What is being asked:
Transcribe, word for word and with nothing extra, the line containing "pyautogui.moveTo(662, 380)" and each line that comes after it in the entries.

** Opening Task data block **

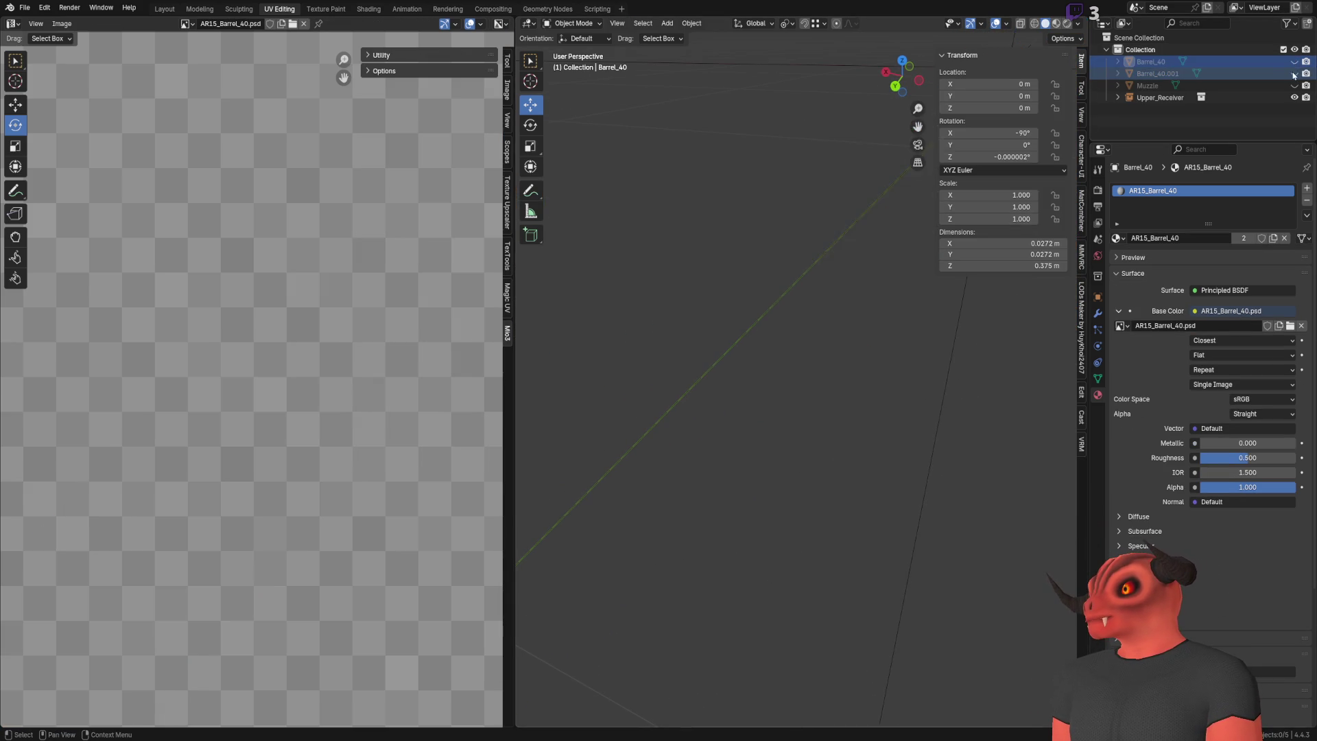
pyautogui.click(1295, 74)
# Step: Inspect the separated end cap, then undo the separation and reselect the barrel's UVs
pyautogui.click(720, 373)
pyautogui.moveTo(710, 376)
pyautogui.mouseDown(button='middle')
pyautogui.moveTo(603, 449)
pyautogui.moveTo(662, 380)
pyautogui.mouseUp(button='middle')
pyautogui.moveTo(660, 277)
pyautogui.mouseDown(button='middle')
pyautogui.moveTo(668, 203)
pyautogui.moveTo(682, 311)
pyautogui.moveTo(686, 247)
pyautogui.moveTo(730, 228)
pyautogui.moveTo(819, 289)
pyautogui.moveTo(802, 338)
pyautogui.moveTo(700, 382)
pyautogui.moveTo(656, 441)
pyautogui.moveTo(691, 385)
pyautogui.moveTo(706, 317)
pyautogui.moveTo(693, 300)
pyautogui.moveTo(739, 434)
pyautogui.mouseUp(button='middle')
pyautogui.click(738, 433)
pyautogui.press('Tab')
pyautogui.press('ctrl+z')
pyautogui.press('ctrl+z')
pyautogui.press('ctrl+z')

** Closing Task data block **

Exercise response:
pyautogui.moveTo(662, 380)
pyautogui.mouseUp(button='middle')
pyautogui.moveTo(660, 277)
pyautogui.mouseDown(button='middle')
pyautogui.moveTo(668, 203)
pyautogui.moveTo(682, 311)
pyautogui.moveTo(686, 247)
pyautogui.moveTo(730, 228)
pyautogui.moveTo(819, 289)
pyautogui.moveTo(802, 338)
pyautogui.moveTo(700, 382)
pyautogui.moveTo(656, 441)
pyautogui.moveTo(691, 385)
pyautogui.moveTo(706, 317)
pyautogui.moveTo(693, 300)
pyautogui.moveTo(739, 434)
pyautogui.mouseUp(button='middle')
pyautogui.click(738, 433)
pyautogui.press('Tab')
pyautogui.press('ctrl+z')
pyautogui.press('ctrl+z')
pyautogui.press('ctrl+z')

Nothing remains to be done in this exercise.